Criss-Cross (1949)
Saya menonton film noir karya Robert Siodmak, Criss Cross , tadi malam lagi setelah bertahun-tahun: meski bukan film yang bagus, tentu saja merupakan usaha yang layak.
Adegan tari Rumba yang eksotis di awal film sungguh menghibur, dan menandakan bahwa keterampilan sutradaralah yang menyelamatkan film ini dari kesan biasa-biasa saja.
Sejauh menyangkut film noir, Criss-Cross tidak biasa. Film ini lebih merupakan kisah peringatan tentang cinta yang tergila-gila. Ada unsur fatalistik, tetapi pemeran utama pria, Steve Thompson, yang diperankan dengan tingkat kebingungan yang tepat oleh Burt Lancaster, tidak begitu banyak mengalami nasib buruk, tetapi oleh kenaifannya sendiri. Sang wanita, Anna, peran Yvonne de Carlo, sebenarnya bukanlah seorang yang fatale, tetapi objek hasrat yang tidak jelas – plesetan Bunuel memang disengaja – yang merupakan kehancuran Steve. Dan Duryea, seperti biasa, memberikan penampilan yang solid sebagai orang jahat, dan aktor karakter veteran, Percy Hilton, menarik sebagai bartender yang licik tetapi tulus.
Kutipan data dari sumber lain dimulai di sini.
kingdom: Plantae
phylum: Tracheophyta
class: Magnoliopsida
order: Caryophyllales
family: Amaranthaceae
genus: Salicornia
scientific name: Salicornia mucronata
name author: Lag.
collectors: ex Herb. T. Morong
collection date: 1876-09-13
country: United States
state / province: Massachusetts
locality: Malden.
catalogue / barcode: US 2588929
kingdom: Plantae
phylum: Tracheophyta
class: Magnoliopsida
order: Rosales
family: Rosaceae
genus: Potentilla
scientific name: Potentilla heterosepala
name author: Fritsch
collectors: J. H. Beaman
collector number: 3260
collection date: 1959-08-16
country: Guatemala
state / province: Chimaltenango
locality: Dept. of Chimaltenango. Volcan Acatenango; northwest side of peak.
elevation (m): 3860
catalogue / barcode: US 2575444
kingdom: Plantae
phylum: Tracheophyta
Namun, komposisi sinematik karya Siodmak dan juru kamera, serta sesama warga Jerman, Franz Planer,lah yang tetap berada dalam ingatan.
Pembukaan adegan dari udara menunjukkan saat kamera menukik ke bawah ke tempat parkir klub dansa ke sebuah mobil yang lewat, yang kemudian memperlihatkan sepasang kekasih yang bernasib buruk itu ke lampu sorot.
Bar sempit tempat Steve kembali dan menemui Anna, serta gang belakang yang gelap dan kumuh tempat Steve membasuh diri dari mabuknya.
Jalan satu arah tanpa jalan kembali keluar dari mobil lapis baja HO.
Pengambilan gambar dengan sudut tajam saat Steve mengemudikan mobil lapis baja di antara silo-silo raksasa pabrik industri, yang dengan menjepit mobil ke akar yang harus diikuti, menandakan penyergapan yang menyebabkan sesak di depan.